# Canon landscape lenses



## Sydkid (Sep 13, 2008)

What are you guys using and how have you liked/disliked them?  How long have you owned it?  If I were to buy just 1 lens for landscape, which one would you recommend to me?  Have you had success with teleconverters?


----------



## AverageJoe (Sep 14, 2008)

Without a doubt: Canon 10-22mm EF wide angle, it gets everything.  I've had it for about a year or so.  Teleconverters I think only make a lens much more narrow in the scope of what is captured.


----------



## deanimator (Sep 22, 2008)

There is no "law" that says you need a wide angle to do landscapes.
It depends what you want to do.

One of the greatest landscape photographers of the last 100 years, Ansel Adams, regularly used a normal and telephoto lenses.


----------



## reg (Sep 23, 2008)

I was shooting a sunset the other day down at the pier and I actually went to 150mm (300mm 35equiv) to frame a restaurant with the sunset.

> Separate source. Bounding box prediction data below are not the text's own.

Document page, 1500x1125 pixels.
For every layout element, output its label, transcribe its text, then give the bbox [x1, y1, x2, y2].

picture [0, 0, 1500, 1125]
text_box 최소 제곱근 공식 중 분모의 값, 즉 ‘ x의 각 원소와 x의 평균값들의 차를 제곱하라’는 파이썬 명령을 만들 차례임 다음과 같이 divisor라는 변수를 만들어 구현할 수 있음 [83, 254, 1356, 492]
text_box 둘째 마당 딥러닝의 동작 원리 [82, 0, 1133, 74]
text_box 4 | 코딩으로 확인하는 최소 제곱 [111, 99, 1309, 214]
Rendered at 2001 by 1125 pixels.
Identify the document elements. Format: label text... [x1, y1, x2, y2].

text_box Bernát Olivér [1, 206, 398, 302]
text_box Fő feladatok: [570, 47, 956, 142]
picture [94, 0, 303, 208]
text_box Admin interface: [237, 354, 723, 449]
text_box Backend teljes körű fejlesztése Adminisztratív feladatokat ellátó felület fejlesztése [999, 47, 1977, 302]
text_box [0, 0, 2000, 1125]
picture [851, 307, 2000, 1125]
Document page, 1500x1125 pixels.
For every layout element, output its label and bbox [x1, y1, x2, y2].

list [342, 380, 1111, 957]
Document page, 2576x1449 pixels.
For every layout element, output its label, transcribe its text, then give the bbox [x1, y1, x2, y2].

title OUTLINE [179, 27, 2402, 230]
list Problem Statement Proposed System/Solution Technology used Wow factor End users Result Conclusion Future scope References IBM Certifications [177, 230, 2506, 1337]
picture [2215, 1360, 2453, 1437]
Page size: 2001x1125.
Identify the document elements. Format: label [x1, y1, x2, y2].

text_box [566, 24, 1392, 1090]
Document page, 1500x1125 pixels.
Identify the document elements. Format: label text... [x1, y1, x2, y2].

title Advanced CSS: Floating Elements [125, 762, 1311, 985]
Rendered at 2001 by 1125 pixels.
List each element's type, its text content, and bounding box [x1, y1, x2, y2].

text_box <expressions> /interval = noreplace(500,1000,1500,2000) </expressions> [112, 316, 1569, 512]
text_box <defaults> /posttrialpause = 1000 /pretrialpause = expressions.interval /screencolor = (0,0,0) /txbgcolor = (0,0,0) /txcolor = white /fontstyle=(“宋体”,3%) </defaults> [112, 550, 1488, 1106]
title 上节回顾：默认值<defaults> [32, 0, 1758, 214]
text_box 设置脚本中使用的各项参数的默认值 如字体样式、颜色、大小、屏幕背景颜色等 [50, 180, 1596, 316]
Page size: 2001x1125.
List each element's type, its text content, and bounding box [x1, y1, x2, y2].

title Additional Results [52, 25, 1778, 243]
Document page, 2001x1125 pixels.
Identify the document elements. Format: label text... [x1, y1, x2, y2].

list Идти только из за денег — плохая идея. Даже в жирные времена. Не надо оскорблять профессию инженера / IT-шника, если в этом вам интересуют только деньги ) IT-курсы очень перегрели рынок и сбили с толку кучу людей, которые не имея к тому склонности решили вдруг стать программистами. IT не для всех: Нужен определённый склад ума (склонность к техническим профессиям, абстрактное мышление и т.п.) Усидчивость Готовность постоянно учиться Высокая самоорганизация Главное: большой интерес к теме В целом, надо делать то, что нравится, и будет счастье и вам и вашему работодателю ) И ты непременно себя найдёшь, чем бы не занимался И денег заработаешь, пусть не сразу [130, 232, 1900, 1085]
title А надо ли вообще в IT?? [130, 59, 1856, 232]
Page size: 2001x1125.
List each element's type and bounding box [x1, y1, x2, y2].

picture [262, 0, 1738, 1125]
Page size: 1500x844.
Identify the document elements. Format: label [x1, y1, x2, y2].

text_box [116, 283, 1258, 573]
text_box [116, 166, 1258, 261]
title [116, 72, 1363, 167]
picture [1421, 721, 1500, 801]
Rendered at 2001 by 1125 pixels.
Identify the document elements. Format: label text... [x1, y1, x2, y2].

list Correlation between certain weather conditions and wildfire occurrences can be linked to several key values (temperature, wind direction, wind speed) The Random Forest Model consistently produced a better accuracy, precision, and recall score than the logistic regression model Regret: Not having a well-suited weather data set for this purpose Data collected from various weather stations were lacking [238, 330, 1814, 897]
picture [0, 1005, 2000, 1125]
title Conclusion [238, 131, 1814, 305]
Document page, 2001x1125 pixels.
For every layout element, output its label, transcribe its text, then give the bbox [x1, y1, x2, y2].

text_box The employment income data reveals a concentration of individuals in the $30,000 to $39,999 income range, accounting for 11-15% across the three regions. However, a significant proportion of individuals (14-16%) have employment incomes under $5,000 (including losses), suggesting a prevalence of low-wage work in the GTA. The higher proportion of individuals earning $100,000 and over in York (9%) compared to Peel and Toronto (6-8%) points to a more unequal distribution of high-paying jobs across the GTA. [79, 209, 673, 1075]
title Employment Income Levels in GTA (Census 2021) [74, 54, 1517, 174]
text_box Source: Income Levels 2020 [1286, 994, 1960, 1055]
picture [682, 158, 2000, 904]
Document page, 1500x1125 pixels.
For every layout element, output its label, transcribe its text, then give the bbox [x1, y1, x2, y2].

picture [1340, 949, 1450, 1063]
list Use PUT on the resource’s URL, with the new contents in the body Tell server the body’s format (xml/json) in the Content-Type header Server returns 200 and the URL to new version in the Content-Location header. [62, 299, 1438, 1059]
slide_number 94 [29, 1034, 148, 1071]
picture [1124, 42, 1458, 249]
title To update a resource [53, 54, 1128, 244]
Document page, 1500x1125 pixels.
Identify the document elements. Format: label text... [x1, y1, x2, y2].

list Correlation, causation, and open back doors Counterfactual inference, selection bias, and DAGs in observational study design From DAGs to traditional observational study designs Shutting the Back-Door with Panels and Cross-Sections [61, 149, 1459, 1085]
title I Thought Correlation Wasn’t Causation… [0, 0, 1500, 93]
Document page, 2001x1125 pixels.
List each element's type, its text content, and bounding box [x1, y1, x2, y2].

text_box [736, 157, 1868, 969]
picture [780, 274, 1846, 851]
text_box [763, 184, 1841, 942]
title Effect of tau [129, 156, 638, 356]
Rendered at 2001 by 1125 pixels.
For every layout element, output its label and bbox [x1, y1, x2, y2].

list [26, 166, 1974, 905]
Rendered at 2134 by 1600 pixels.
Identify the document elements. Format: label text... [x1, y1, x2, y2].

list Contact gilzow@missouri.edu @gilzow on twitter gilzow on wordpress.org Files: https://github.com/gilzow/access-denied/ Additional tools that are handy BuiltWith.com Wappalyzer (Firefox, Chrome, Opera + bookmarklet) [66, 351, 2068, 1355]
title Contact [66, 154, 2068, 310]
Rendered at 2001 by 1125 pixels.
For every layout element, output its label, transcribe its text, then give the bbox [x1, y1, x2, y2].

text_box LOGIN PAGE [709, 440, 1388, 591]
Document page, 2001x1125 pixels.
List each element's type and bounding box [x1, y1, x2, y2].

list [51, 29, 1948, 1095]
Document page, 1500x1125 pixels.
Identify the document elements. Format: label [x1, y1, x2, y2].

Alas, this is an exception, but one to think of.


----------



## Overread (Sep 23, 2008)

Reg makes a good point - sometimes a telephoto is what you need for a certain sight. Also whilst the 10-20mm (canon or sigma make - both have the same quality of image) is a very good wideangle lens and possibly the best one for a crop sensor - it loses out a bit on a fullframe camera since one cannot use its whole focal range (since the sensor ends up bigger than the projected image onto it)


----------



## Big Mike (Sep 23, 2008)

Firstly, what camera are you using?

As mentioned, there is no 'best' lens for anything...it all depends what you like.

I use crop sensor cameras and my 10-22mm lens is by far my favorite for landscapes.


----------



## icassell (Sep 23, 2008)

well ...

I love my Sigma 10-20 and my Tamron 17-50 .... depends on the landscape.  I found my Sigma a bit too wide at the Grand Canyon because it was hard to maintain perspective, but MissMia's Grand Canyon shots with the 10-20 are gorgeous.


----------



## Alex_B (Sep 24, 2008)

What is a landscape lens???

Just last week I shot landscapes at 17mm on full frame, but also at 300mm.

If you ask about wide angle lenses though, the 17-40 f/4 is a bargain, a very nice lens for the money. a bit soft off the centre at f/4, but for landscape photography there is always a tripod and so most of the time you will be at f/8 or f/22 anyway.

On a 1.6 crop, that 17-40 would be not wide enough for me though.


----------